Dr. Sandell's laboratory is interested in the structure and function of the visual system, especially the changes that occur when the system is perturbed by genetic defects, normal aging, and injury. Our current work is divided into three areas:

1. Studies of retinal remodeling in retinitis pigmentosa
2. Studies of the effects of normal aging on the structure of the brain

Retinal Remodeling
Retinitis pigmentosa (RP) is the leading genetic cause of blindness. We are part of a large team, the Boston Retinal Implant Project, which is trying to develop a prosthesis which could be implanted into the eye to provide visual signals to patients with RP. RP is a progressive disease that results in the destruction of the photoreceptors, usually by young adulthood. However, there is substantial survival of the remaining retinal neurons, and the pathway to the brain remains intact. It is the goal of our team, and others, to build a device that could electrically stimulate the remaining neurons in the retina.
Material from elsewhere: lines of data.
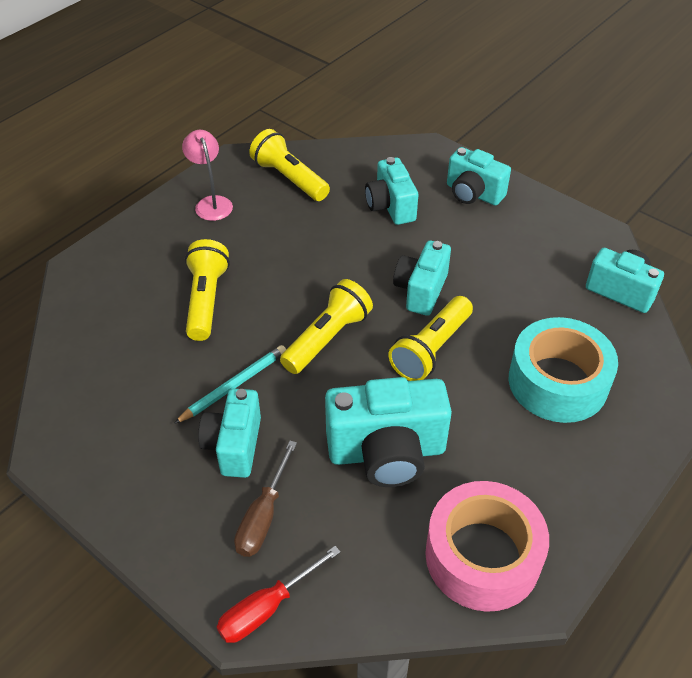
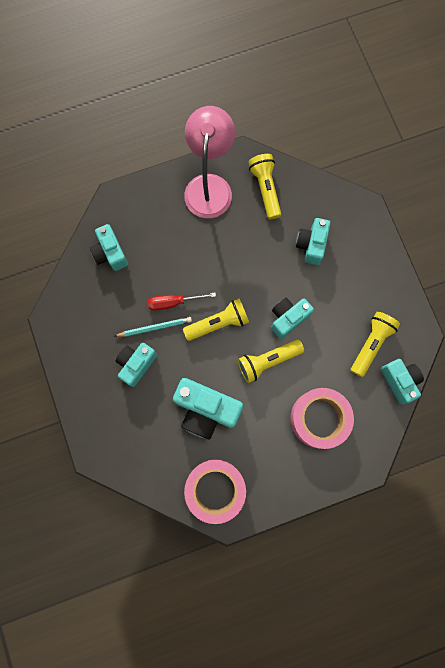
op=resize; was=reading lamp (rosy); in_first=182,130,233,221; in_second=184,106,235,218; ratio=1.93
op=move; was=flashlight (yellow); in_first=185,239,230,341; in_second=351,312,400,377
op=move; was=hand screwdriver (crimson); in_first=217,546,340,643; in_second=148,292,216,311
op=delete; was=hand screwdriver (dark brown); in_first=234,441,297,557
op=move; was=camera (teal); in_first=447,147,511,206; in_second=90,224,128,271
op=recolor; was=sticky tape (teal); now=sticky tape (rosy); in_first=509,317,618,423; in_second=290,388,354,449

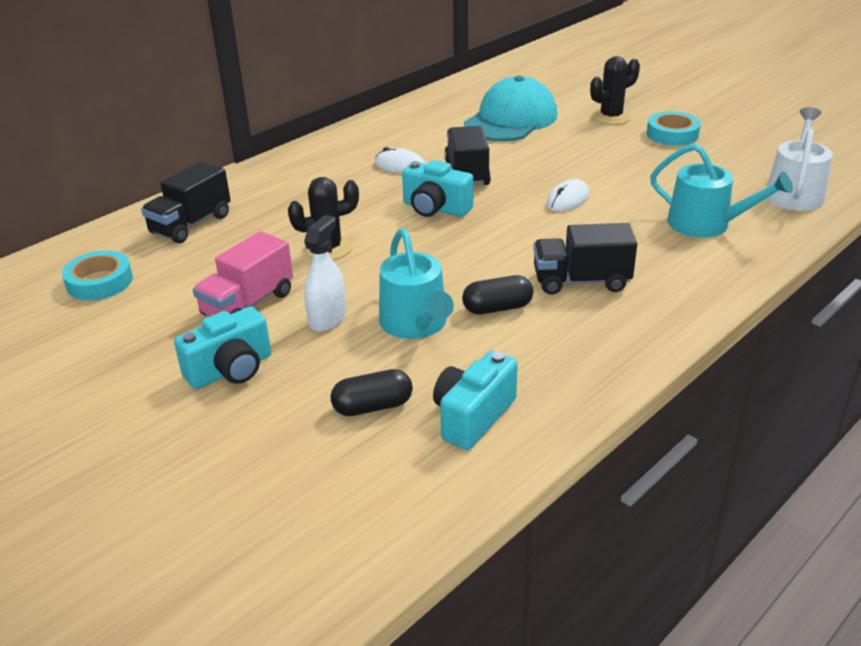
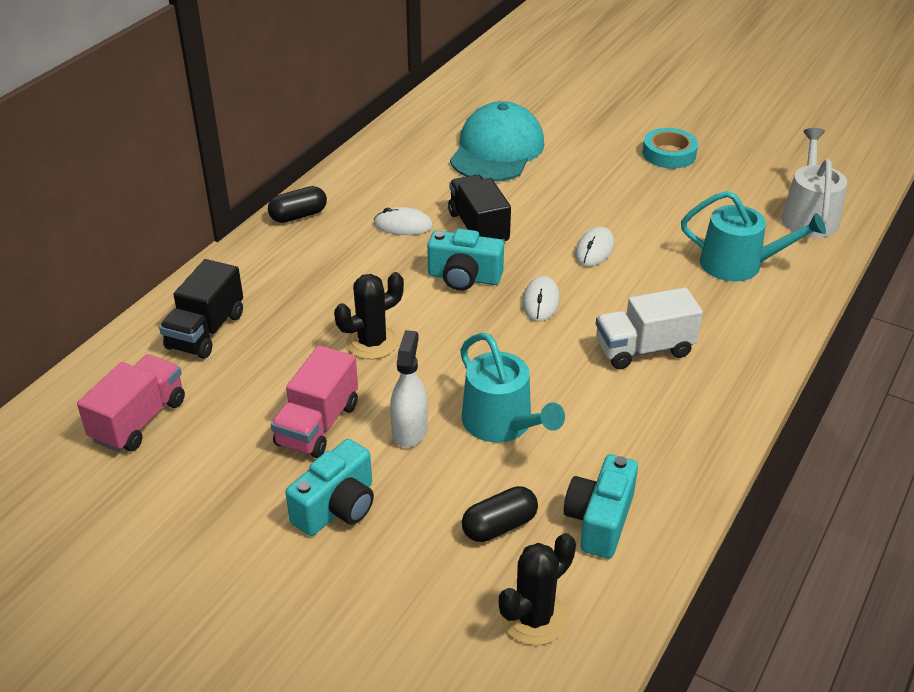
op=replace; was=sticky tape (teal); now=lorry (rosy); in_first=62,250,133,300; in_second=77,354,185,452
op=move; was=pill (jet-black); in_first=462,275,533,314; in_second=268,186,327,223
op=recolor; was=lorry (jet-black); now=lorry (pure white); in_first=533,223,637,295; in_second=596,287,703,369
op=move; was=prickly plant (jet-black); in_first=590,56,640,125; in_second=499,533,576,646
op=insert; now=computer mouse (pure white); in_second=522,276,560,321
These signals would then be transmitted to the brain and might provide a measure of useful vision analogous to the way electrical signals from cochlear implants provide useful signals for some deaf people. The role of our lab in this effort is to describe the anatomy of the retina in RP, to help guide the design and deployment of the prosthesis. We have also worked to develop and test a rabbit model of inducible photoreceptor degeneration, and were recently funded to determine whether neurotrophin-eluting hydrogels can retard or prevent retinal degeneration in a rodent model of RP.

Normal Aging
Aging causes impairments in memory and cognition, even in the absence of Alzheimer Disease. We participate in a Program Project Grant that uses Rhesus monkeys as a model for normal human aging. In the past we have worked with Dr. Alan Peters to examine the structure of the optic nerve and the anterior commissure in these animals, as examples of circumscribed white matter tracts. We have found extensive changes in myelin and loss of nerve fibers in all locations. Our next goal is to use immunohistochemistry to examine ubiquitin in the aging brain, to determine which cellular elements are targeted for destruction by this system.